> Clearly there's enough left to keep adding more and more characters for a real...

coldtea · on June 23, 2016

So? In this 11% it already covers almost all written languages in use and tons of dead ones. It also has lots of classic symbols, from math, book ornaments, standard typographic stuff (left arrow, etc.).

So all the basics are covered.

We could cover the rest 89% with variations of the turd emoticon and we'll still be perfectly fine.

marcosdumay · on June 23, 2016

And then we expand it again, like we did at the earlier 2000's.

UTF8 will support it by default, UTF16 will stay broken, UTF32 will break, but nobody uses the later.

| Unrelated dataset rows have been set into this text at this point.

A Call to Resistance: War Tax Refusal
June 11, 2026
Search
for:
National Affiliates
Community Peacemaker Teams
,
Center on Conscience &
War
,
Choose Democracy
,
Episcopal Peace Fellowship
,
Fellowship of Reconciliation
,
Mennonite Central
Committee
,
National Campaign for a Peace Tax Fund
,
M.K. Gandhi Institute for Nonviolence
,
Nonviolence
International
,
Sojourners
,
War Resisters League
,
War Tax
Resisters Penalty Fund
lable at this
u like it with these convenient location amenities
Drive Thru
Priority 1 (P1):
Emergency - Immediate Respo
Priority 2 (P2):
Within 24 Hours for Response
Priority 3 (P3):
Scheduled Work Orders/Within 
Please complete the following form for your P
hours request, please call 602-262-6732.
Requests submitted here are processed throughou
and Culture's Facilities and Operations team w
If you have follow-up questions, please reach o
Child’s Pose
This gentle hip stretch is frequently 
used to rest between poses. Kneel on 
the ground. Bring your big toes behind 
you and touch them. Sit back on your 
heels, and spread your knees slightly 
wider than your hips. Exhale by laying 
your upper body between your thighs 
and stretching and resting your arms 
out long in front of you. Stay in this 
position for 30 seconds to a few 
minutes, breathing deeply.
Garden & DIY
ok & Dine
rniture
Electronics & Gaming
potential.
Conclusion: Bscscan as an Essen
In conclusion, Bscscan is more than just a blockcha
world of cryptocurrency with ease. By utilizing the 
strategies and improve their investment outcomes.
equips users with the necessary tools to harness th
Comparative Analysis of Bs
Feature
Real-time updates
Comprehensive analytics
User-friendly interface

Bromskloss · on June 23, 2016

Ah, being able to expand and keep using UTF-8 sounds great.

I didn't know that UTF-16 was considered broken. In what way is it so?

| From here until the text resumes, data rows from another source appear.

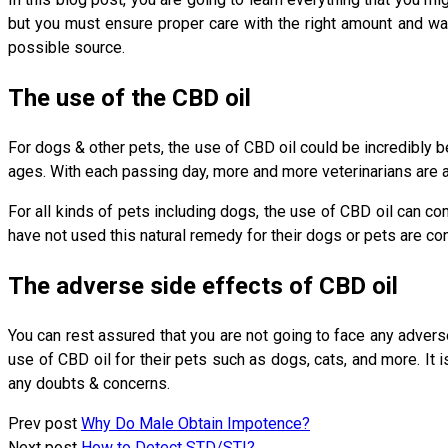
but you must ensure proper care with the right amount and wa
possible source.
The use of the CBD oil
For dogs & other pets, the use of CBD oil could be incredibly be
ages. With each passing day, more and more veterinarians are a
For all kinds of pets including dogs, the use of CBD oil can com
have not used this natural remedy for their dogs or pets are conf
The adverse side effects of CBD oil
You can rest assured that you are not going to face any adverse 
use of CBD oil for their pets such as dogs, cats, and more. It 
any doubts & concerns.
Prev post
Why Do Male Obtain Impotence?
Next post
How to Detect STD/STI?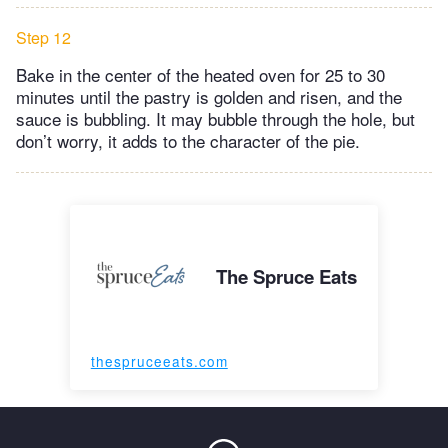
Step 12
Bake in the center of the heated oven for 25 to 30
minutes until the pastry is golden and risen, and the
sauce is bubbling. It may bubble through the hole, but
don’t worry, it adds to the character of the pie.
The Spruce Eats
thespruceeats.com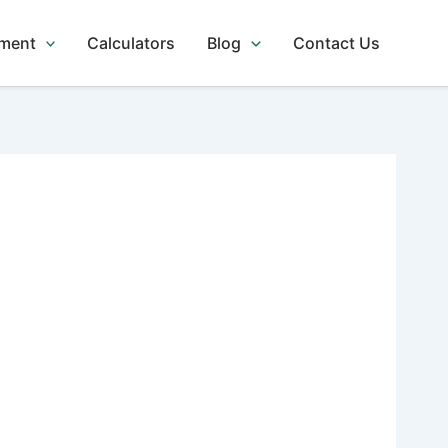
tment
Calculators
Blog
Contact Us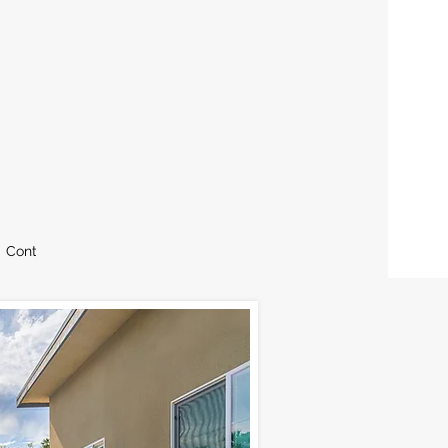
Contact
Blog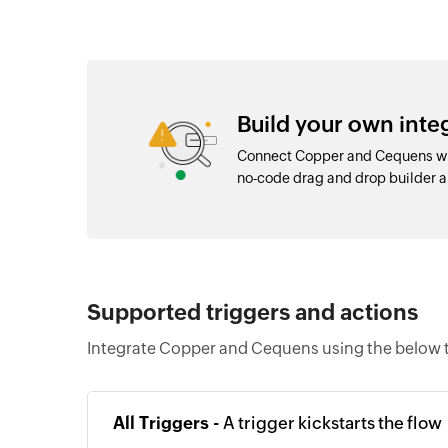
Build your own int
Connect Copper and Cequens wit
no-code drag and drop builder 
Supported triggers and actions
Integrate Copper and Cequens using the below t
All Triggers -
A trigger kickstarts the flow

marcosdumay · on June 24, 2016

The original UTF-16 can only represent 65536 code points, what is less than half the number of unicode codes today. It was broken at the expansion around a decade ago.

There's a new, incompatible ("mostly compatible" may explain it better) UTF-16 encoding that represent all unicode codes, but well two formats with the same name is even more broken than only a broken one.

UTF-32 will suffer the same fate as UTF-16 if unicode expands. And UTF-8 is capable of representing an absolutely huge number of codes, requiring only non-breaking extensions.